(Stored data entries)
■ ■ ■ ■ ■
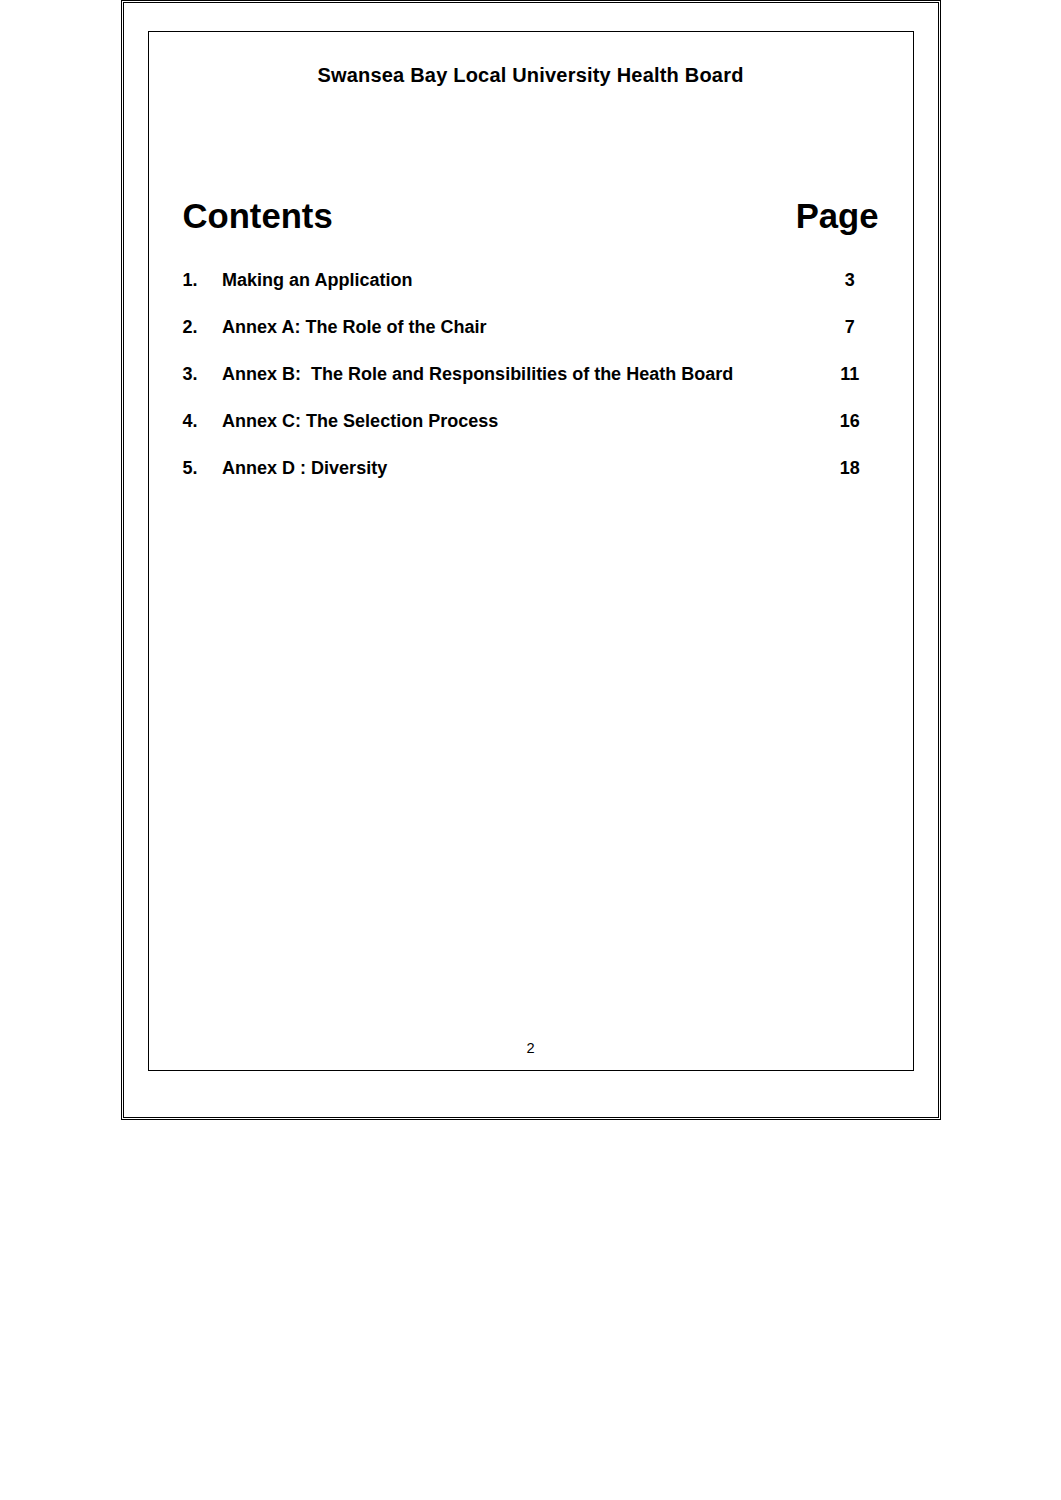Swansea Bay Local University Health Board
Contents Page
1. Making an Application 3
2. Annex A: The Role of the Chair 7
3. Annex B: The Role and Responsibilities of the Heath Board 11
4. Annex C: The Selection Process 16
5. Annex D : Diversity 18
2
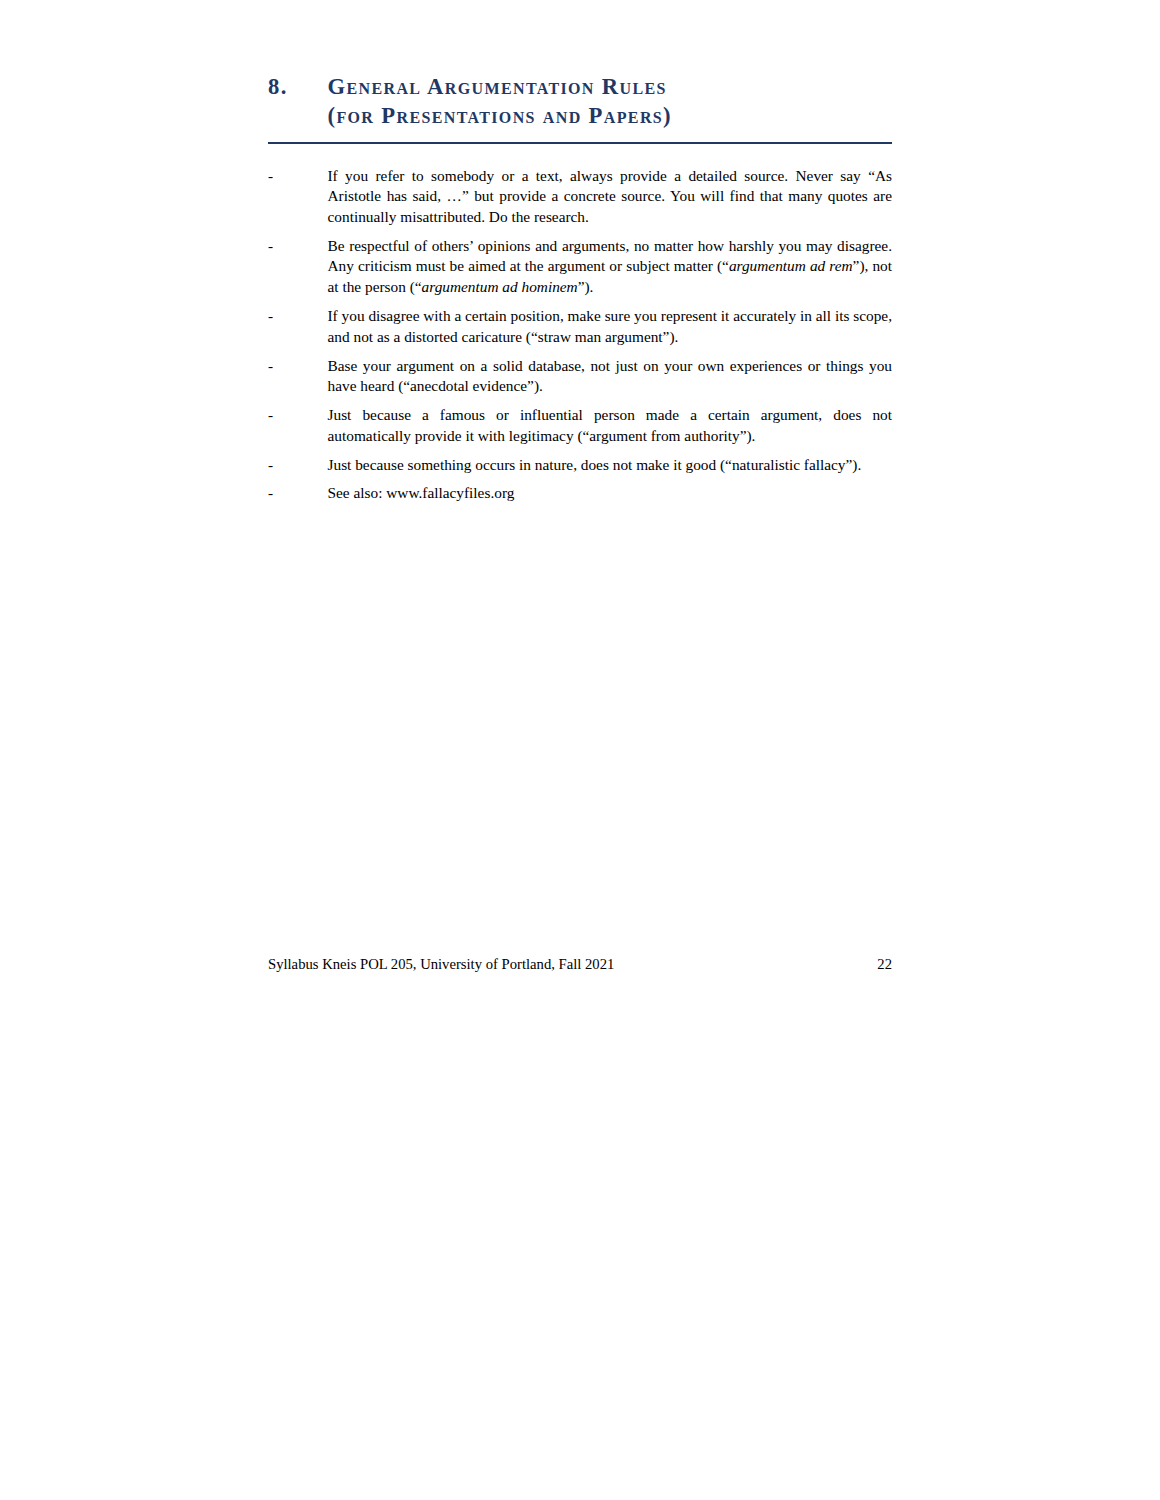8. General Argumentation Rules (for Presentations and Papers)
If you refer to somebody or a text, always provide a detailed source. Never say “As Aristotle has said, …” but provide a concrete source. You will find that many quotes are continually misattributed. Do the research.
Be respectful of others’ opinions and arguments, no matter how harshly you may disagree. Any criticism must be aimed at the argument or subject matter (“argumentum ad rem”), not at the person (“argumentum ad hominem”).
If you disagree with a certain position, make sure you represent it accurately in all its scope, and not as a distorted caricature (“straw man argument”).
Base your argument on a solid database, not just on your own experiences or things you have heard (“anecdotal evidence”).
Just because a famous or influential person made a certain argument, does not automatically provide it with legitimacy (“argument from authority”).
Just because something occurs in nature, does not make it good (“naturalistic fallacy”).
See also: www.fallacyfiles.org
Syllabus Kneis POL 205, University of Portland, Fall 2021 22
■ ■ ■ ■ ■
# TASK DIRECTIONS
Print exactly the lines from the one containing "If you disagree" through the last line of the records above, both included.

# OUTPUT
If you disagree with a certain position, make sure you represent it accurately in all its scope, and not as a distorted caricature (“straw man argument”).
Base your argument on a solid database, not just on your own experiences or things you have heard (“anecdotal evidence”).
Just because a famous or influential person made a certain argument, does not automatically provide it with legitimacy (“argument from authority”).
Just because something occurs in nature, does not make it good (“naturalistic fallacy”).
See also: www.fallacyfiles.org
Syllabus Kneis POL 205, University of Portland, Fall 2021 22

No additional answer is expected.